(Data supplied)

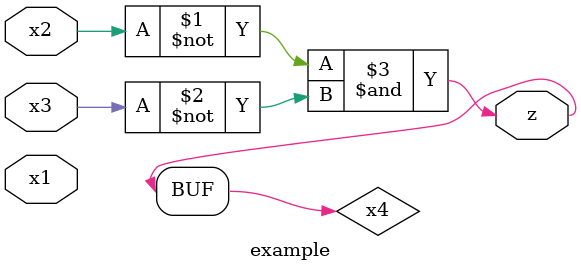
<source format=v>
module example (x1, x2, x3, z);
    input x1, x2, x3;
    output z;
    wire x4;
    assign x4 = ~x2 & ~x3;
    assign z =  x4;
    
endmodule


</source>
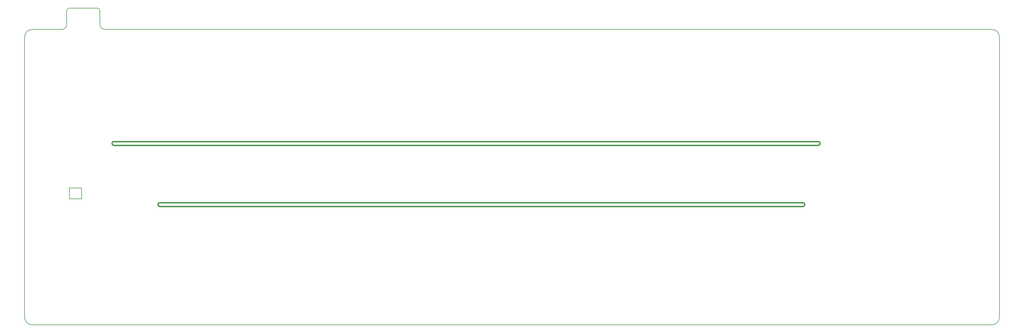
<source format=gbr>
G04 #@! TF.GenerationSoftware,KiCad,Pcbnew,(5.1.11)-1*
G04 #@! TF.CreationDate,2022-07-27T22:25:24+07:00*
G04 #@! TF.ProjectId,averange65 - Copy,61766572-616e-4676-9536-35202d20436f,rev?*
G04 #@! TF.SameCoordinates,Original*
G04 #@! TF.FileFunction,Profile,NP*
%FSLAX46Y46*%
G04 Gerber Fmt 4.6, Leading zero omitted, Abs format (unit mm)*
G04 Created by KiCad (PCBNEW (5.1.11)-1) date 2022-07-27 22:25:24*
%MOMM*%
%LPD*%
G01*
G04 APERTURE LIST*
G04 #@! TA.AperFunction,Profile*
%ADD10C,0.150000*%
G04 #@! TD*
G04 #@! TA.AperFunction,Profile*
%ADD11C,0.400000*%
G04 #@! TD*
G04 APERTURE END LIST*
D10*
X14517818Y-33342559D02*
X23280834Y-33342559D01*
X3008420Y-132073846D02*
X301490767Y-132073793D01*
X25630341Y-39998584D02*
X301490767Y-39998716D01*
X3002070Y-39998767D02*
X12174662Y-39998508D01*
X643093Y-42395793D02*
G75*
G02*
X3002070Y-39998767I2381200J15877D01*
G01*
X25630341Y-39998584D02*
G75*
G02*
X24058790Y-38427036I15872J1587423D01*
G01*
X643040Y-42395793D02*
X643040Y-129676719D01*
X13740101Y-34120277D02*
G75*
G02*
X14517818Y-33342559I793592J-15874D01*
G01*
X13739864Y-38427036D02*
G75*
G02*
X12174662Y-39998508I-1587424J15875D01*
G01*
X23280834Y-33342559D02*
G75*
G02*
X24058552Y-34120276I-15874J-793592D01*
G01*
X13740101Y-34120277D02*
X13739863Y-38427036D01*
X3008420Y-132073846D02*
G75*
G02*
X643040Y-129676719I15873J2381253D01*
G01*
X24058790Y-38427036D02*
X24058552Y-34120276D01*
X303856094Y-129708468D02*
X303856094Y-42364041D01*
X301490767Y-39998716D02*
G75*
G02*
X303856094Y-42364041I-15873J-2381200D01*
G01*
X303856094Y-129708468D02*
G75*
G02*
X301490767Y-132073793I-2381200J15875D01*
G01*
D11*
X242729374Y-93967596D02*
X42704210Y-93967608D01*
X42704210Y-95167608D02*
G75*
G02*
X42704210Y-93967608I0J600000D01*
G01*
X242729374Y-93967596D02*
G75*
G02*
X242729374Y-95167596I0J-600000D01*
G01*
X242729374Y-95167596D02*
X42704210Y-95167608D01*
X247491494Y-74917512D02*
G75*
G02*
X247491494Y-76117512I0J-600000D01*
G01*
X247491494Y-74917512D02*
X28416330Y-74917524D01*
X247491494Y-76117512D02*
X28416330Y-76117524D01*
X28416330Y-76117524D02*
G75*
G02*
X28416330Y-74917524I0J600000D01*
G01*
D10*
X14610030Y-89422608D02*
X18410030Y-89422608D01*
X14610030Y-89422608D02*
X14610030Y-92822608D01*
X14610030Y-92822608D02*
X18410030Y-92822608D01*
X18410030Y-89422608D02*
X18410030Y-92822608D01*
M02*

</source>
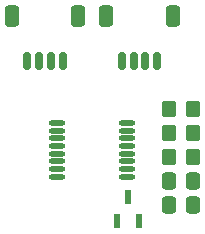
<source format=gbr>
%TF.GenerationSoftware,KiCad,Pcbnew,(6.0.7)*%
%TF.CreationDate,2022-10-15T10:30:28-05:00*%
%TF.ProjectId,ADS1219,41445331-3231-4392-9e6b-696361645f70,4*%
%TF.SameCoordinates,Original*%
%TF.FileFunction,Paste,Top*%
%TF.FilePolarity,Positive*%
%FSLAX46Y46*%
G04 Gerber Fmt 4.6, Leading zero omitted, Abs format (unit mm)*
G04 Created by KiCad (PCBNEW (6.0.7)) date 2022-10-15 10:30:28*
%MOMM*%
%LPD*%
G01*
G04 APERTURE LIST*
G04 Aperture macros list*
%AMRoundRect*
0 Rectangle with rounded corners*
0 $1 Rounding radius*
0 $2 $3 $4 $5 $6 $7 $8 $9 X,Y pos of 4 corners*
0 Add a 4 corners polygon primitive as box body*
4,1,4,$2,$3,$4,$5,$6,$7,$8,$9,$2,$3,0*
0 Add four circle primitives for the rounded corners*
1,1,$1+$1,$2,$3*
1,1,$1+$1,$4,$5*
1,1,$1+$1,$6,$7*
1,1,$1+$1,$8,$9*
0 Add four rect primitives between the rounded corners*
20,1,$1+$1,$2,$3,$4,$5,0*
20,1,$1+$1,$4,$5,$6,$7,0*
20,1,$1+$1,$6,$7,$8,$9,0*
20,1,$1+$1,$8,$9,$2,$3,0*%
G04 Aperture macros list end*
%ADD10R,0.568000X1.258799*%
%ADD11O,1.400000X0.449999*%
%ADD12RoundRect,0.150000X0.150000X0.625000X-0.150000X0.625000X-0.150000X-0.625000X0.150000X-0.625000X0*%
%ADD13RoundRect,0.250000X0.350000X0.650000X-0.350000X0.650000X-0.350000X-0.650000X0.350000X-0.650000X0*%
%ADD14RoundRect,0.250000X0.350000X0.450000X-0.350000X0.450000X-0.350000X-0.450000X0.350000X-0.450000X0*%
%ADD15RoundRect,0.250000X0.337500X0.475000X-0.337500X0.475000X-0.337500X-0.475000X0.337500X-0.475000X0*%
%ADD16RoundRect,0.250000X-0.337500X-0.475000X0.337500X-0.475000X0.337500X0.475000X-0.337500X0.475000X0*%
G04 APERTURE END LIST*
D10*
%TO.C,U2*%
X173500000Y-90484000D03*
X174449960Y-92516000D03*
X172550040Y-92516000D03*
%TD*%
D11*
%TO.C,U1*%
X167550001Y-84225001D03*
X167550001Y-84875002D03*
X167550001Y-85525001D03*
X167550001Y-86175002D03*
X167550001Y-86825001D03*
X167550001Y-87475002D03*
X167550001Y-88125001D03*
X167550001Y-88775002D03*
X173450002Y-88775002D03*
X173450002Y-88125001D03*
X173450002Y-87475002D03*
X173450002Y-86825001D03*
X173450002Y-86175002D03*
X173450002Y-85525001D03*
X173450002Y-84875002D03*
X173450002Y-84225001D03*
%TD*%
D12*
%TO.C,J1*%
X168000000Y-79000000D03*
X167000000Y-79000000D03*
X166000000Y-79000000D03*
X165000000Y-79000000D03*
D13*
X163700000Y-75125000D03*
X169300000Y-75125000D03*
%TD*%
D12*
%TO.C,J3*%
X176000000Y-79000000D03*
X175000000Y-79000000D03*
X174000000Y-79000000D03*
X173000000Y-79000000D03*
D13*
X171700000Y-75125000D03*
X177300000Y-75125000D03*
%TD*%
D14*
%TO.C,R3*%
X179000000Y-83000000D03*
X177000000Y-83000000D03*
%TD*%
D15*
%TO.C,C1*%
X179037500Y-89096000D03*
X176962500Y-89096000D03*
%TD*%
D14*
%TO.C,R2*%
X179000000Y-87064000D03*
X177000000Y-87064000D03*
%TD*%
%TO.C,R1*%
X179000000Y-85032000D03*
X177000000Y-85032000D03*
%TD*%
D16*
%TO.C,C2*%
X176962500Y-91128000D03*
X179037500Y-91128000D03*
%TD*%
M02*

</source>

(End Data supplied)

Each line of the material is to be output exactly. Images are not part of the expected output.

Result:
<source format=v>
module example (x1, x2, x3, z);
    input x1, x2, x3;
    output z;
    wire x4;
    assign x4 = ~x2 & ~x3;
    assign z =  x4;
    
endmodule


</source>
<source format=gbr>
G04 #@! TF.GenerationSoftware,KiCad,Pcbnew,(5.1.11)-1*
G04 #@! TF.CreationDate,2022-07-27T22:25:24+07:00*
G04 #@! TF.ProjectId,averange65 - Copy,61766572-616e-4676-9536-35202d20436f,rev?*
G04 #@! TF.SameCoordinates,Original*
G04 #@! TF.FileFunction,Profile,NP*
%FSLAX46Y46*%
G04 Gerber Fmt 4.6, Leading zero omitted, Abs format (unit mm)*
G04 Created by KiCad (PCBNEW (5.1.11)-1) date 2022-07-27 22:25:24*
%MOMM*%
%LPD*%
G01*
G04 APERTURE LIST*
G04 #@! TA.AperFunction,Profile*
%ADD10C,0.150000*%
G04 #@! TD*
G04 #@! TA.AperFunction,Profile*
%ADD11C,0.400000*%
G04 #@! TD*
G04 APERTURE END LIST*
D10*
X14517818Y-33342559D02*
X23280834Y-33342559D01*
X3008420Y-132073846D02*
X301490767Y-132073793D01*
X25630341Y-39998584D02*
X301490767Y-39998716D01*
X3002070Y-39998767D02*
X12174662Y-39998508D01*
X643093Y-42395793D02*
G75*
G02*
X3002070Y-39998767I2381200J15877D01*
G01*
X25630341Y-39998584D02*
G75*
G02*
X24058790Y-38427036I15872J1587423D01*
G01*
X643040Y-42395793D02*
X643040Y-129676719D01*
X13740101Y-34120277D02*
G75*
G02*
X14517818Y-33342559I793592J-15874D01*
G01*
X13739864Y-38427036D02*
G75*
G02*
X12174662Y-39998508I-1587424J15875D01*
G01*
X23280834Y-33342559D02*
G75*
G02*
X24058552Y-34120276I-15874J-793592D01*
G01*
X13740101Y-34120277D02*
X13739863Y-38427036D01*
X3008420Y-132073846D02*
G75*
G02*
X643040Y-129676719I15873J2381253D01*
G01*
X24058790Y-38427036D02*
X24058552Y-34120276D01*
X303856094Y-129708468D02*
X303856094Y-42364041D01*
X301490767Y-39998716D02*
G75*
G02*
X303856094Y-42364041I-15873J-2381200D01*
G01*
X303856094Y-129708468D02*
G75*
G02*
X301490767Y-132073793I-2381200J15875D01*
G01*
D11*
X242729374Y-93967596D02*
X42704210Y-93967608D01*
X42704210Y-95167608D02*
G75*
G02*
X42704210Y-93967608I0J600000D01*
G01*
X242729374Y-93967596D02*
G75*
G02*
X242729374Y-95167596I0J-600000D01*
G01*
X242729374Y-95167596D02*
X42704210Y-95167608D01*
X247491494Y-74917512D02*
G75*
G02*
X247491494Y-76117512I0J-600000D01*
G01*
X247491494Y-74917512D02*
X28416330Y-74917524D01*
X247491494Y-76117512D02*
X28416330Y-76117524D01*
X28416330Y-76117524D02*
G75*
G02*
X28416330Y-74917524I0J600000D01*
G01*
D10*
X14610030Y-89422608D02*
X18410030Y-89422608D01*
X14610030Y-89422608D02*
X14610030Y-92822608D01*
X14610030Y-92822608D02*
X18410030Y-92822608D01*
X18410030Y-89422608D02*
X18410030Y-92822608D01*
M02*

</source>
<source format=gbr>
%TF.GenerationSoftware,KiCad,Pcbnew,(6.0.7)*%
%TF.CreationDate,2022-10-15T10:30:28-05:00*%
%TF.ProjectId,ADS1219,41445331-3231-4392-9e6b-696361645f70,4*%
%TF.SameCoordinates,Original*%
%TF.FileFunction,Paste,Top*%
%TF.FilePolarity,Positive*%
%FSLAX46Y46*%
G04 Gerber Fmt 4.6, Leading zero omitted, Abs format (unit mm)*
G04 Created by KiCad (PCBNEW (6.0.7)) date 2022-10-15 10:30:28*
%MOMM*%
%LPD*%
G01*
G04 APERTURE LIST*
G04 Aperture macros list*
%AMRoundRect*
0 Rectangle with rounded corners*
0 $1 Rounding radius*
0 $2 $3 $4 $5 $6 $7 $8 $9 X,Y pos of 4 corners*
0 Add a 4 corners polygon primitive as box body*
4,1,4,$2,$3,$4,$5,$6,$7,$8,$9,$2,$3,0*
0 Add four circle primitives for the rounded corners*
1,1,$1+$1,$2,$3*
1,1,$1+$1,$4,$5*
1,1,$1+$1,$6,$7*
1,1,$1+$1,$8,$9*
0 Add four rect primitives between the rounded corners*
20,1,$1+$1,$2,$3,$4,$5,0*
20,1,$1+$1,$4,$5,$6,$7,0*
20,1,$1+$1,$6,$7,$8,$9,0*
20,1,$1+$1,$8,$9,$2,$3,0*%
G04 Aperture macros list end*
%ADD10R,0.568000X1.258799*%
%ADD11O,1.400000X0.449999*%
%ADD12RoundRect,0.150000X0.150000X0.625000X-0.150000X0.625000X-0.150000X-0.625000X0.150000X-0.625000X0*%
%ADD13RoundRect,0.250000X0.350000X0.650000X-0.350000X0.650000X-0.350000X-0.650000X0.350000X-0.650000X0*%
%ADD14RoundRect,0.250000X0.350000X0.450000X-0.350000X0.450000X-0.350000X-0.450000X0.350000X-0.450000X0*%
%ADD15RoundRect,0.250000X0.337500X0.475000X-0.337500X0.475000X-0.337500X-0.475000X0.337500X-0.475000X0*%
%ADD16RoundRect,0.250000X-0.337500X-0.475000X0.337500X-0.475000X0.337500X0.475000X-0.337500X0.475000X0*%
G04 APERTURE END LIST*
D10*
%TO.C,U2*%
X173500000Y-90484000D03*
X174449960Y-92516000D03*
X172550040Y-92516000D03*
%TD*%
D11*
%TO.C,U1*%
X167550001Y-84225001D03*
X167550001Y-84875002D03*
X167550001Y-85525001D03*
X167550001Y-86175002D03*
X167550001Y-86825001D03*
X167550001Y-87475002D03*
X167550001Y-88125001D03*
X167550001Y-88775002D03*
X173450002Y-88775002D03*
X173450002Y-88125001D03*
X173450002Y-87475002D03*
X173450002Y-86825001D03*
X173450002Y-86175002D03*
X173450002Y-85525001D03*
X173450002Y-84875002D03*
X173450002Y-84225001D03*
%TD*%
D12*
%TO.C,J1*%
X168000000Y-79000000D03*
X167000000Y-79000000D03*
X166000000Y-79000000D03*
X165000000Y-79000000D03*
D13*
X163700000Y-75125000D03*
X169300000Y-75125000D03*
%TD*%
D12*
%TO.C,J3*%
X176000000Y-79000000D03*
X175000000Y-79000000D03*
X174000000Y-79000000D03*
X173000000Y-79000000D03*
D13*
X171700000Y-75125000D03*
X177300000Y-75125000D03*
%TD*%
D14*
%TO.C,R3*%
X179000000Y-83000000D03*
X177000000Y-83000000D03*
%TD*%
D15*
%TO.C,C1*%
X179037500Y-89096000D03*
X176962500Y-89096000D03*
%TD*%
D14*
%TO.C,R2*%
X179000000Y-87064000D03*
X177000000Y-87064000D03*
%TD*%
%TO.C,R1*%
X179000000Y-85032000D03*
X177000000Y-85032000D03*
%TD*%
D16*
%TO.C,C2*%
X176962500Y-91128000D03*
X179037500Y-91128000D03*
%TD*%
M02*

</source>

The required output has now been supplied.